OSMANLI YÖNETİMİNİN PASKALYA HAZIRLIKLARI
Her sene bunun gibi Avrupa’nın çeşitli ülkelerinden ziyaretçilerin ağırlandığı Kudüs’te, Hıristiyanların rahatlıkla ayinlerini gerçekleştirebilmeleri için Osmanlı Devleti onlara birtakım kolaylıklar sağlamıştır. Devlet tarafından sunulan hizmetler, arşiv belgelerine yansıdığı şekliyle ulaşımdan gıdaya, sağlık ve temizlikten güvenliğe kadar geniş bir alanı kapsamaktaydı. Bu doğrultuda Yunanistan’dan deniz yoluyla Kudüs’e gelen ziyaretçilerden Yafa Limanı’ndan karaya çıktıklarında, ellerinde pasaportu olanlara sıkıntı çıkarılmaması hususunda Osmanlı memurlarının uyarılması bu türden bir kolaylıktır. Osmanlı yönetimindeki Kudüs’ün tek hastanesi Selahaddin Eyyubi Vakfı’na bağlı bimaristan idi. Ancak Paskalya mevsiminde sağlık ve temizlik işlerinin daha iyi yürütülebilmesi için Kudüs’e ilave görevlilerin de gönderilmesi gerekliydi. Bu kapsamda Şam Hıfzussıhha Müfettişi Mirliva Bonkofski Paşa, 1903 Paskalyası için Kudüs’e iki tabip ve iki temizlik görevlisi göndereceğini, kendisinin ise on beş gün sonra çalışanlarıyla birlikte bölgeye gideceğini Sadaret makamına bildirmiştir. Paskalya kutlamaları öncesinde yapılan hazırlıkların en önemlisi ise asayiş ve emniyetin sağlanmasına yönelik alınan güvenlik tedbirleridir. Kudüs’te her yıl Paskalya mevsiminde güvenlik kapsamında alınan tedbirlerin başında asker sayısının arttırılması yer almaktadır. Bu husus genellikle Paskalya mevsimi yaklaştığında Nablus’tan Kudüs’e asker sevkiyatı yapılarak çözüme kavuşturulmuştur.

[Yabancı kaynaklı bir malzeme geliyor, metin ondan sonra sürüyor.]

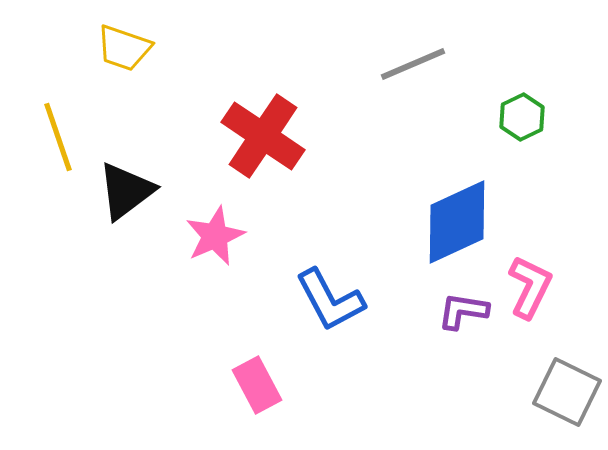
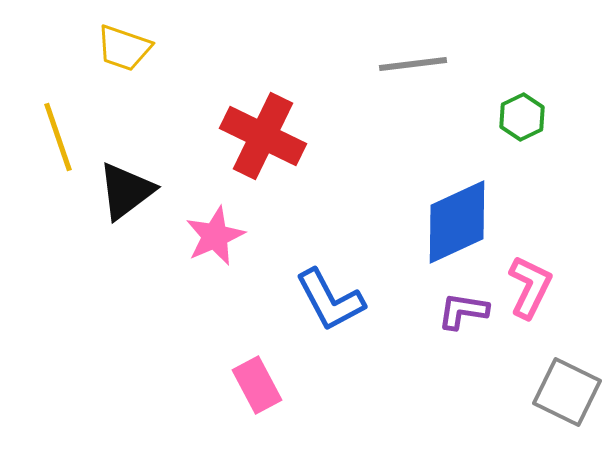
gray line: rotated 16 degrees clockwise
red cross: rotated 8 degrees counterclockwise
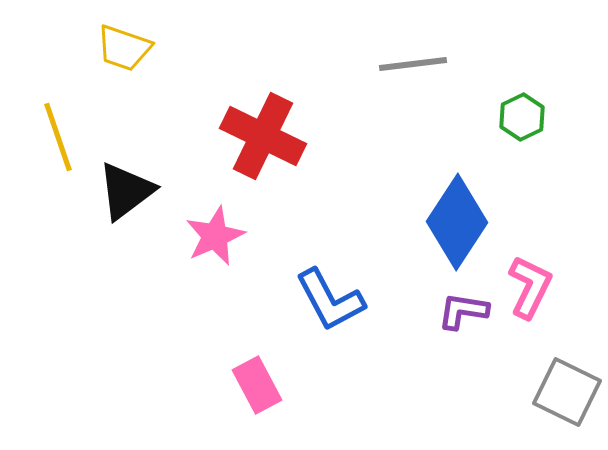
blue diamond: rotated 32 degrees counterclockwise
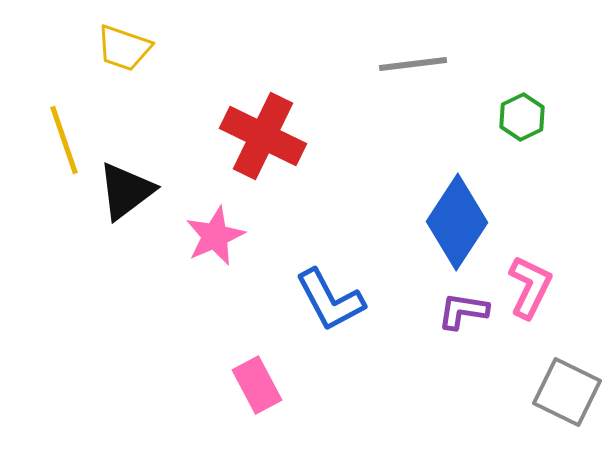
yellow line: moved 6 px right, 3 px down
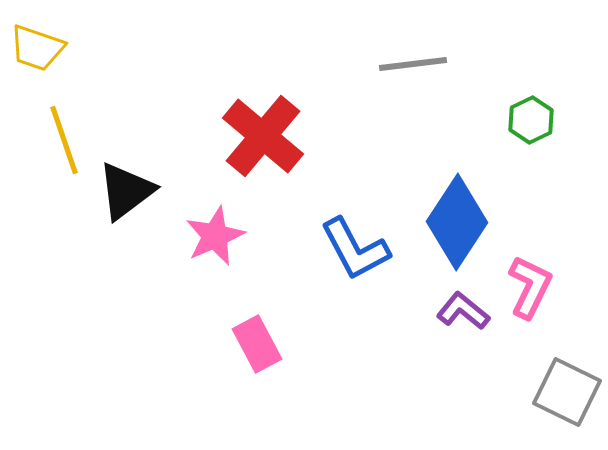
yellow trapezoid: moved 87 px left
green hexagon: moved 9 px right, 3 px down
red cross: rotated 14 degrees clockwise
blue L-shape: moved 25 px right, 51 px up
purple L-shape: rotated 30 degrees clockwise
pink rectangle: moved 41 px up
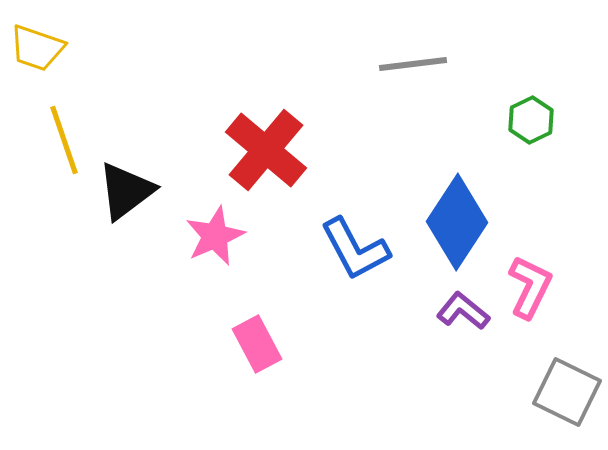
red cross: moved 3 px right, 14 px down
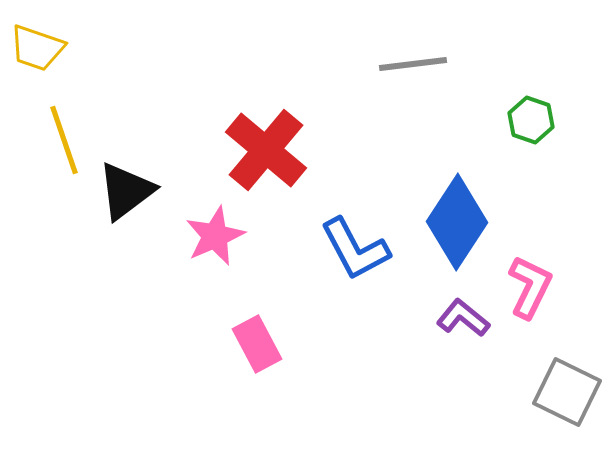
green hexagon: rotated 15 degrees counterclockwise
purple L-shape: moved 7 px down
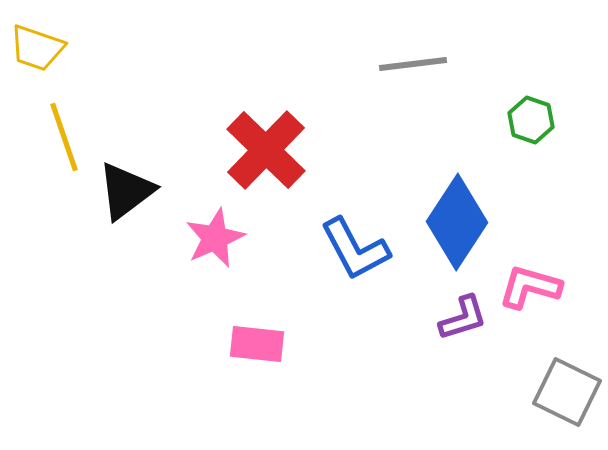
yellow line: moved 3 px up
red cross: rotated 4 degrees clockwise
pink star: moved 2 px down
pink L-shape: rotated 100 degrees counterclockwise
purple L-shape: rotated 124 degrees clockwise
pink rectangle: rotated 56 degrees counterclockwise
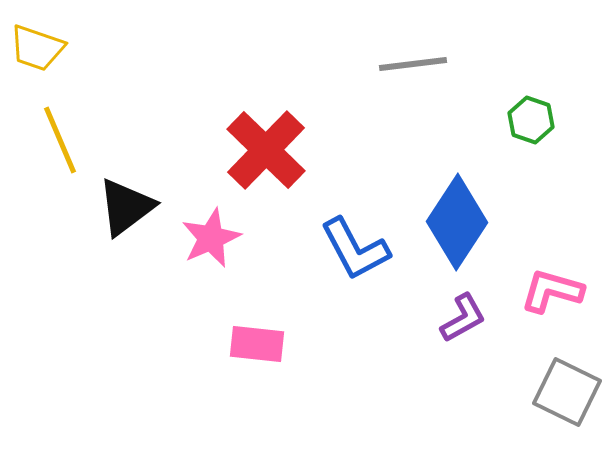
yellow line: moved 4 px left, 3 px down; rotated 4 degrees counterclockwise
black triangle: moved 16 px down
pink star: moved 4 px left
pink L-shape: moved 22 px right, 4 px down
purple L-shape: rotated 12 degrees counterclockwise
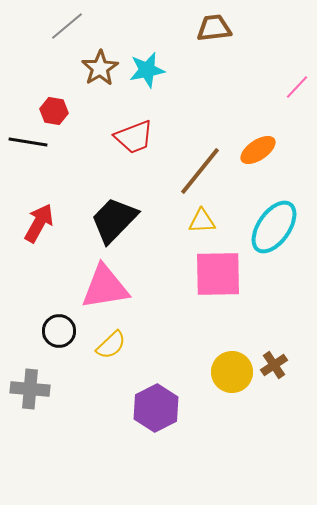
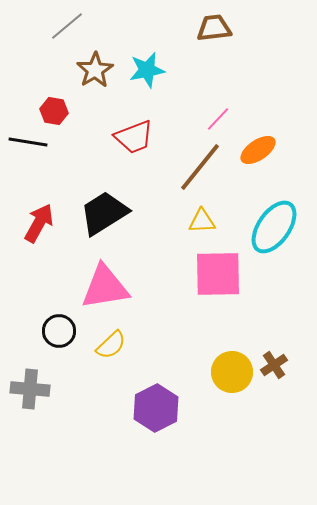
brown star: moved 5 px left, 2 px down
pink line: moved 79 px left, 32 px down
brown line: moved 4 px up
black trapezoid: moved 10 px left, 7 px up; rotated 14 degrees clockwise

PATRİKLERİN TEŞEKKÜR MEKTUPLARI
Kudüs’teki Hıristiyan Patrikleri, Osmanlı Devleti’nin Paskalya kutlamalarına yönelik aldığı tedbirlerden duydukları memnuniyetlerini her defasında mektup yoluyla Kudüs yönetimine bildirmişlerdir. Kalabalık Hıristiyan gruplarının Kudüs’te bir araya gelerek kutladıkları Paskalya’da Osmanlı Devleti tarafından alınan tedbirler sayesinde herhangi bir olayın yaşanmadığını ve bu yönüyle Osmanlı Devleti’ne şükran duyduklarını ifade eden Patriklerin bu mektupları taşradaki yöneticiler vasıtasıyla İstanbul’a ulaştırılmıştır.